Given records:
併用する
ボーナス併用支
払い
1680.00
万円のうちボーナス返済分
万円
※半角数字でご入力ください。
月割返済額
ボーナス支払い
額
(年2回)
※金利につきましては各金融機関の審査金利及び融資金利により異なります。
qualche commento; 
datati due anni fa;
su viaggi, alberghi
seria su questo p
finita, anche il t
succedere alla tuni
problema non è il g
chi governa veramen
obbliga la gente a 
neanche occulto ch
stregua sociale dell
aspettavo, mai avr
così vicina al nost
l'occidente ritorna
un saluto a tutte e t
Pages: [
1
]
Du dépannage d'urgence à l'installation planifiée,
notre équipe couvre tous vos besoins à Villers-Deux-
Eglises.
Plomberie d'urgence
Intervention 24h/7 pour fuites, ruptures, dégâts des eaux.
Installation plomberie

* * *

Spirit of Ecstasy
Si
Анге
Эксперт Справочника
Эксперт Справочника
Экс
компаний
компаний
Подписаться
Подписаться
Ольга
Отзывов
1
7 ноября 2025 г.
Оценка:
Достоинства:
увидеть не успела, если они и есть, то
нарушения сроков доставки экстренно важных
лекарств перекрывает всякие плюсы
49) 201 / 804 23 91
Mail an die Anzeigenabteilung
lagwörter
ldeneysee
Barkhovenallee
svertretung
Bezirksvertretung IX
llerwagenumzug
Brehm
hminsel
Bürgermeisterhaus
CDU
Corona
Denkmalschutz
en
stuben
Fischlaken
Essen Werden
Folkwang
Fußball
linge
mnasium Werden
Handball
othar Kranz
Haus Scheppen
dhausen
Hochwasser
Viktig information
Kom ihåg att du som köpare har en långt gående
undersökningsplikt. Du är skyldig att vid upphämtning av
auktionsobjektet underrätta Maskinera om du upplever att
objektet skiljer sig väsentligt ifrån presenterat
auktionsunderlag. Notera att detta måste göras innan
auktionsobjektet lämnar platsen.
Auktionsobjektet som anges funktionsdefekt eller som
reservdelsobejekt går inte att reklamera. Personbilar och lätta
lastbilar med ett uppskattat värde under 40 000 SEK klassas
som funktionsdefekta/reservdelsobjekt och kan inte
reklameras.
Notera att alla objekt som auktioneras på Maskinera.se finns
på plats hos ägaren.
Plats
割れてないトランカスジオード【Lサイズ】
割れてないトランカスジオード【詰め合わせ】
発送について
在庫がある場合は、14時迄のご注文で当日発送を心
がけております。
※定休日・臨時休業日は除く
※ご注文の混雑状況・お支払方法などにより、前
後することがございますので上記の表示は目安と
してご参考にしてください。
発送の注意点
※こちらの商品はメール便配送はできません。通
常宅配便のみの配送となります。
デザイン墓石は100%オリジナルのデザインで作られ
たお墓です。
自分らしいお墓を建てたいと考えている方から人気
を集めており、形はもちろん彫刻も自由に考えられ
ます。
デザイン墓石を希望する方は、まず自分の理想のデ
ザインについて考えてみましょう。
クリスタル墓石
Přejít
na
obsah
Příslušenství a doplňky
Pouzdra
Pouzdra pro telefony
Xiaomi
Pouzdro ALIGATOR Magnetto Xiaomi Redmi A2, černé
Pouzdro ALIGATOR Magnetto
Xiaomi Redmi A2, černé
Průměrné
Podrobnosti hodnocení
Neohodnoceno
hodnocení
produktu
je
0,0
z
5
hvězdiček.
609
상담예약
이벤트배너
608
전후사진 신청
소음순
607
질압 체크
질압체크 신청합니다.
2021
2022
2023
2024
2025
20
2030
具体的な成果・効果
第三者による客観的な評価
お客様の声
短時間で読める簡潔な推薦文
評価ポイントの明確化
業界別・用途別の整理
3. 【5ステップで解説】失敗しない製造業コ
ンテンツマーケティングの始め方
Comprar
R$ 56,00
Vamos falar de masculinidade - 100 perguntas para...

Your objective: One stretch of the lines above is wanted, from the line that contains "万円のうちボーナス返済分" through the line that contains "Installation plomberie". Output it exactly.

Response box:
万円のうちボーナス返済分
万円
※半角数字でご入力ください。
月割返済額
ボーナス支払い
額
(年2回)
※金利につきましては各金融機関の審査金利及び融資金利により異なります。
qualche commento; 
datati due anni fa;
su viaggi, alberghi
seria su questo p
finita, anche il t
succedere alla tuni
problema non è il g
chi governa veramen
obbliga la gente a 
neanche occulto ch
stregua sociale dell
aspettavo, mai avr
così vicina al nost
l'occidente ritorna
un saluto a tutte e t
Pages: [
1
]
Du dépannage d'urgence à l'installation planifiée,
notre équipe couvre tous vos besoins à Villers-Deux-
Eglises.
Plomberie d'urgence
Intervention 24h/7 pour fuites, ruptures, dégâts des eaux.
Installation plomberie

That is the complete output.